Non-concessional contributions
As far as relevant in this case, non-concessional contributions are defined in section 292-90 of the ITAA 1997 as the sum of:
(a) each contribution covered under subsection (2); and …
With certain exceptions, a contribution is covered under subsection 290-90(2) of the ITAA 1997 if it is made in the financial year to a complying superannuation fund in respect of a person and it is not included in the assessable income of the superannuation fund.
Specifically excluded from being covered under subsection 292-90 (2) of the ITAA 1997 is a contribution covered under section 292-100 of the ITAA 1997 (certain CGT related payments) to the extent that it does not exceed the CGT cap amount when it is made.
The CGT cap is a lifetime limit which is indexed annually.
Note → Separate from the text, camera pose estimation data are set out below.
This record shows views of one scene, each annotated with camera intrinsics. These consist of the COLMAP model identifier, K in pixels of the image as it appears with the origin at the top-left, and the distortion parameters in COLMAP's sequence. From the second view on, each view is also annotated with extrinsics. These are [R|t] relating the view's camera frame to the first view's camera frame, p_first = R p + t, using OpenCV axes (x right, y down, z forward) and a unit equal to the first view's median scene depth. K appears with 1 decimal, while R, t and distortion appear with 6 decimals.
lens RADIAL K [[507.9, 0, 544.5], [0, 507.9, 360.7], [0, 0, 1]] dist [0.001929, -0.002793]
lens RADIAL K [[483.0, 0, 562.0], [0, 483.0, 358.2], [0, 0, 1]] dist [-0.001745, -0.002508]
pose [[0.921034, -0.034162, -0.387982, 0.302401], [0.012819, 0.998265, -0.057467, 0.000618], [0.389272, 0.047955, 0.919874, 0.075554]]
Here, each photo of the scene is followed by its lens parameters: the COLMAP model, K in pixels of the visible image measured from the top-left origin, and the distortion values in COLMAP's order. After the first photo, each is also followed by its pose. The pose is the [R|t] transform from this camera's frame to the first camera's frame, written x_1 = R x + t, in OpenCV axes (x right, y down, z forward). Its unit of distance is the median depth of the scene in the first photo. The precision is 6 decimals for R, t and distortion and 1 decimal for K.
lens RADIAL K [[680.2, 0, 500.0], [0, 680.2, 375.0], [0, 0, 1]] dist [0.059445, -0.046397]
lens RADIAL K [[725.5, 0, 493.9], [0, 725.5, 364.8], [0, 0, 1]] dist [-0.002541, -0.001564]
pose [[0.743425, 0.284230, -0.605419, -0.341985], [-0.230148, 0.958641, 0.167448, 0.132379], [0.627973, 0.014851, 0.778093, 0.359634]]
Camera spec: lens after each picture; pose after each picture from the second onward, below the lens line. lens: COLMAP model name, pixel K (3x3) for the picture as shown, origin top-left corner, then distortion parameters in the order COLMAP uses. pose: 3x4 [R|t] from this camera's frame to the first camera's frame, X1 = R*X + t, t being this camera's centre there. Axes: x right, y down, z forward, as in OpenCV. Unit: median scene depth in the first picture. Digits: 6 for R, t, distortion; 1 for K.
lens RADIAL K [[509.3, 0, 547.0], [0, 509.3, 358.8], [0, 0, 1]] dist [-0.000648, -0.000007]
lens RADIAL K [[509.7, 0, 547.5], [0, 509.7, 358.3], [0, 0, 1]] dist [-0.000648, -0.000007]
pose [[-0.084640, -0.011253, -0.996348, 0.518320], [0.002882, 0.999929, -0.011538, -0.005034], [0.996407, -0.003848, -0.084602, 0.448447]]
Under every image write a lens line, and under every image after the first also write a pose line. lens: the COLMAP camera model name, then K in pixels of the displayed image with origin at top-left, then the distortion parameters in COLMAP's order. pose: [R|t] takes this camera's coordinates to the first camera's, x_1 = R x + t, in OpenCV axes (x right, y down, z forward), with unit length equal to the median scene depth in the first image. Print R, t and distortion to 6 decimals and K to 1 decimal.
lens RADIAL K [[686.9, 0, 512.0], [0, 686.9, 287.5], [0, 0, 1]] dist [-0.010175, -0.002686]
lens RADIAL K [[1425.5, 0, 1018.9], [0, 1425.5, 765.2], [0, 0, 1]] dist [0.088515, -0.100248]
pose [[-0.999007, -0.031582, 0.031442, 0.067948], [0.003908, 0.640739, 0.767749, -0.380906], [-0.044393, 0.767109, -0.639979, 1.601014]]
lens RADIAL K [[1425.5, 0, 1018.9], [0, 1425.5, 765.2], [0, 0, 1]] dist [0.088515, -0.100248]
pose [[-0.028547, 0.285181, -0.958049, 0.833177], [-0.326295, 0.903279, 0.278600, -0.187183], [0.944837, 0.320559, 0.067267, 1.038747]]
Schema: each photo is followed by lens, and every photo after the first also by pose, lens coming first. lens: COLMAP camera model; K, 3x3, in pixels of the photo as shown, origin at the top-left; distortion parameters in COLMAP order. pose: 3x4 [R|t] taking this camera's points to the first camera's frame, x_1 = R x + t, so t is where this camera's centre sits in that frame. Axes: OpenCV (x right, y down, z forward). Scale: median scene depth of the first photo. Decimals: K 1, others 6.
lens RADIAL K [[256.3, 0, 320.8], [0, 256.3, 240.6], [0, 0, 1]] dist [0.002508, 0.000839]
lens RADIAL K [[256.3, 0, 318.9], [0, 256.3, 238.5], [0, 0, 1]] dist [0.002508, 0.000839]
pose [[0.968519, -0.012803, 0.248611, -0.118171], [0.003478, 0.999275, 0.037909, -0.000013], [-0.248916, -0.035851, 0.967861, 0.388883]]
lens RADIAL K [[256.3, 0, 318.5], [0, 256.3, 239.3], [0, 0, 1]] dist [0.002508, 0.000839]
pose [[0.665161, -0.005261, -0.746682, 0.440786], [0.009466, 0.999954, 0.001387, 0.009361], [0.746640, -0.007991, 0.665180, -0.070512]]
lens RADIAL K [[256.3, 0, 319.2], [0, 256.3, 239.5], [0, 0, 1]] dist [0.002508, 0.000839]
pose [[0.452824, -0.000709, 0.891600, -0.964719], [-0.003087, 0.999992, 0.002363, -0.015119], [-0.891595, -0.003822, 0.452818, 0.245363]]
The CGT cap is reduced by the amount of each contribution that a person has elected to be covered by the exemption from the non-concessional contributions cap under section 292-100 of the ITAA 1997 (for the 2018-19 income year the CGT cap amount is $1,480,000).
To qualify for the CGT concession under subsection 292-100(1) of the ITAA 1997 certain conditions must be met. These are:
(a) the contribution is made by you to a*complying superannuation plan in respect of you in a *financial year; and
(b) the requirement in subsection (2), (4), (7) or (8) is met; and
(c) you choose, in accordance with subsection (9), to apply this section to an amount that is all or part of the contribution.
*To find definitions of asterisked terms, see the Dictionary, starting at section 995-1.
Subsection 292-100(2) of the ITAA 1997 (15-year exemption) provides that the requirement in this subsection will be met if:
(a) the contribution is equal to all or part of the *capital proceeds from a *CGT event for which you can disregard any *capital gain under section 152-105 (or would be able to do so, assuming that a capital gain arose from the event); and
(b) the contribution is made on or before the later of the following days:
(i) the day you are required to lodge your *income tax return for the income year in which the CGT event happened;
(ii) 30 days after the day you receive the capital proceeds.
*To find definitions of asterisked terms, see the Dictionary, starting at section 995-1.
Subsection 292-100(9) of the ITAA 1997 explains that to make a choice for the purposes of paragraph 292-100(1)(c), you must:
(a) make the choice in the approved form; and
(b) give it to the superannuation provider in relation to the complying superannuation plan on or before the time when the contribution is made.
Application to the 15-year exemption
You have stated that in relation to the property your client satisfies the necessary conditions to qualify for the CGT concession under section 152-105 of the ITAA 1997.
The requirements of subsection 292-100(2) of the ITAA 1997 (relating to the 15 year exemption) are met where the contribution is equal to all or part of the capital proceeds from a CGT event where the individual was able to disregard a capital gain under section 152-105 of the ITAA 1997, and the contribution is made on or before the later of (a) the day the individual was required to lodge their income tax return for the year in which the CGT event happened, and (b) 30 days after receipt of the capital proceeds.
As the in-specie contribution of the real property would meet the requirements in subsection 292-100(2) of the ITAA 1997, your client could choose to apply subsection 292-100(1) to the amount of the contribution to exclude it from being a non-concessional contribution, up to the individual’s CGT cap amount for the relevant year.
The choice will only be valid if it is made in accordance with subsection 292-100(9) of the ITAA 1997.